Qui ne voit également tout ce que la musique de Mozart, après avoir transformé, transfiguré même certains personnages de la Folle journée, ajoute encore à tel ou tel caractère de Don Juan? « Monsieur, dit au séducteur la Charlotte de Molière, tout ça est trop bien dit pour moi et je n'ai pas d'esprit pour vous répondre. » Que d'esprit, au contraire, a Zerline, répondant soit à Don Juan, soit à Mazetto. Dans le duetto, La ci darem, avec Don Juan, à la fin de l'andante et sur ces mots répétés : Ah! non mi sento forte! rappelez-vous la dégradation, le glissement de la voix qui refuse et promet tout ensemble, et ce frôlement chromatique des notes, cette restriction des intervalles, aussi spirituelle que peut l'être en d'autres cas, et pour dire autre chose, leur étendue ou leur écart

L'air célèbre Batti, balti, bel Mazetto! est encore un chefd'œuvre d'esprit féminin, de soumission feinte et de souriante malice.
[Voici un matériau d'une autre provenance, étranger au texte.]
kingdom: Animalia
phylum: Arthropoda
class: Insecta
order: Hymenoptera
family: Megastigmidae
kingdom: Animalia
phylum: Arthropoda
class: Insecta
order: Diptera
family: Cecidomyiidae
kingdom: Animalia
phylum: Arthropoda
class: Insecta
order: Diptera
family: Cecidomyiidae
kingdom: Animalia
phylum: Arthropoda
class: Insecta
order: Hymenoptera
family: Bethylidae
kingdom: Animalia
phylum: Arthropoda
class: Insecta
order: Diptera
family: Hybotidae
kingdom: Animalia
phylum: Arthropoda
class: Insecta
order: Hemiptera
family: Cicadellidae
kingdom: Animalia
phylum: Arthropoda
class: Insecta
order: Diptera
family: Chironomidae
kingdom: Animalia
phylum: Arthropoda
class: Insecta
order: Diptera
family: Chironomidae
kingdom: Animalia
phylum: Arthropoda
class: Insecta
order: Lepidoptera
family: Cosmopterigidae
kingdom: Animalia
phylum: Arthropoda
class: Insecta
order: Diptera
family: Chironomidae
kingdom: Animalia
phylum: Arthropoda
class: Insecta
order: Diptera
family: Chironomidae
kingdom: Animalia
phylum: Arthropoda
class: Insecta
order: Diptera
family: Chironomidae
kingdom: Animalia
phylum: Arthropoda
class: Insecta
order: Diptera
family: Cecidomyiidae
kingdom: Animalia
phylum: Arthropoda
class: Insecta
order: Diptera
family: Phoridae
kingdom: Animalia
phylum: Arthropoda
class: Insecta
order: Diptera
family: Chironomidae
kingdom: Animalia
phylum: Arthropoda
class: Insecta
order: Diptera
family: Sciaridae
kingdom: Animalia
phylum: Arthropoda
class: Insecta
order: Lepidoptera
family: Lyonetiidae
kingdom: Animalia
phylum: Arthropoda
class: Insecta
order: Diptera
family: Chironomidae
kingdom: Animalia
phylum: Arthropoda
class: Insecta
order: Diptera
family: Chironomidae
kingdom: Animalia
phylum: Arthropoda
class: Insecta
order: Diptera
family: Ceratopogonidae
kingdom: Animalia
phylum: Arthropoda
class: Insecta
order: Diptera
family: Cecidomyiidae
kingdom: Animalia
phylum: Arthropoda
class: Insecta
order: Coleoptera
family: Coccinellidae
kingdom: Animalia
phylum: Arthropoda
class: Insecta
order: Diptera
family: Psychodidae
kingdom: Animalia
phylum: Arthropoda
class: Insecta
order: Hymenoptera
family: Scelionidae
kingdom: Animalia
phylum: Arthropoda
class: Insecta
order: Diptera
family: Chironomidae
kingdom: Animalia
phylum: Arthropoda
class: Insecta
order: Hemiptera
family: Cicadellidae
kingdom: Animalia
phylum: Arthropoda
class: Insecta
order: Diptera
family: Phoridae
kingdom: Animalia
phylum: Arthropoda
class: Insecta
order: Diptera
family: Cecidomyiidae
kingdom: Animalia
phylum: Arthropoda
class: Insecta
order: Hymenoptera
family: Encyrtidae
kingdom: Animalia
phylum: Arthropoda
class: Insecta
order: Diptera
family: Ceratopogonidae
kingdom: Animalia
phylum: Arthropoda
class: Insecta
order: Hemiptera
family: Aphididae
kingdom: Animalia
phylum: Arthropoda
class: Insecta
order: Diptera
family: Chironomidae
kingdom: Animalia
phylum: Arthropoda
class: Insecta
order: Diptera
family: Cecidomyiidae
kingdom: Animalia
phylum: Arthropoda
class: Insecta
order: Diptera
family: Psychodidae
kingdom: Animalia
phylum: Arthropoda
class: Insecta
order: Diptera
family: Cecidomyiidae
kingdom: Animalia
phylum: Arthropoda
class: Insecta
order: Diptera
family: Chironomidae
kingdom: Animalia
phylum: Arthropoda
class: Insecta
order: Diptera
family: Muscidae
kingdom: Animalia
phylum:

L'héroïne de Mozart triomphe ici comme celle de Pergolèse, mais avec des grâces assouplies et détendues. Le rythme, autant que la mélodie, a perdu sa rigueur primitive. Il plaît à Zerline d'être battue; elle le déclare du moins, certaine qu'elle ne le sera pas. Et de quel regard elle détourne les coups! Comme l'œillade monte, furtive et câline, avec la voix! Comme cette voix se fait humble et petite, mais, sous cette humilité, quelle assurance se cache, et quel défi, que la faiblesse de l'homme, cette fois non plus, ne relèvera pas ! La seconde reprise de l'air en est pour ainsi dire une variante musicale et morale en même temps. L'accompagnement continu du violoncelle donne à l'arabesque sonore une prenante et presque mordante douceur, et, portée par ce flot léger, la coquette mélodie glisse, coule, fuit, pareille à la nymphe de Virgile, qui souhaitait d'être vue, et même poursuivie.

L'esprit, qui n'est que de finesse dans le rôle de Zerline, atteint à la puissance en certains passages du rôle de Leporello :› « Un mariage ne lui coûte rien à contracter, il ne se sert point

d'autres pièges pour attraper les belles, et c'est un épouseur à toutes mains. Dame, demoiselle, bourgeoise, paysanne, il ne trouve rien de trop chaud ni de trop froid pour lui, et si je te disais le nom de toutes celles qu'il a épousées en divers lieux, ce serait un chapitre à durer jusques au soir (1). » Voilà la matière ou le thème du fameux air de Leporello: Madamina, il catalogo è questo. Mais ce thème un peu court, cette matière un peu sèche, la musique pouvait tout et a tout fait pour le varier et l'élargir.

Pour l'élargir d'abord. La première phrase est admirable d'ampleur. Dès qu'elle débute, ou qu'elle « part, » c'est pour longtemps qu'on la sent partie. Elle ne comprend pas moins de quinze mesures â quatre temps; avec deux croches (à l'orchestre) pour chaque temps. Ainsi la mélodie est, par la durée, d'un comique abondant et pour ainsi dire grandiose; par la multiplicité des valeurs brèves, elle est d'un comique léger. Voici que Leporello déroule sa liste d'amour. Cette musique vraiment abonde en images sonores. Elle arrive à donner l'impression du nombre ou plutôt de l'innombrable. Les thèmes ironiques et gouailleurs surgissent en foule. Un essaim de rivales accourt, assiège la pauvre Elvire. Il en vient de partout et de tous les coins de l'orchestre; les unes montant et les autres descendant, elles se croisent, comme les gammes. Avec une impitoyable ironie, la mélodie les énumère. Elle énonce gaîment les chiffres, jusqu'à ce « redoutable bataillon de l'armée d'Espagne, » à ce mille e tre, pour lequel elle garde naturellement son éclat suprême et comme son dernier coup.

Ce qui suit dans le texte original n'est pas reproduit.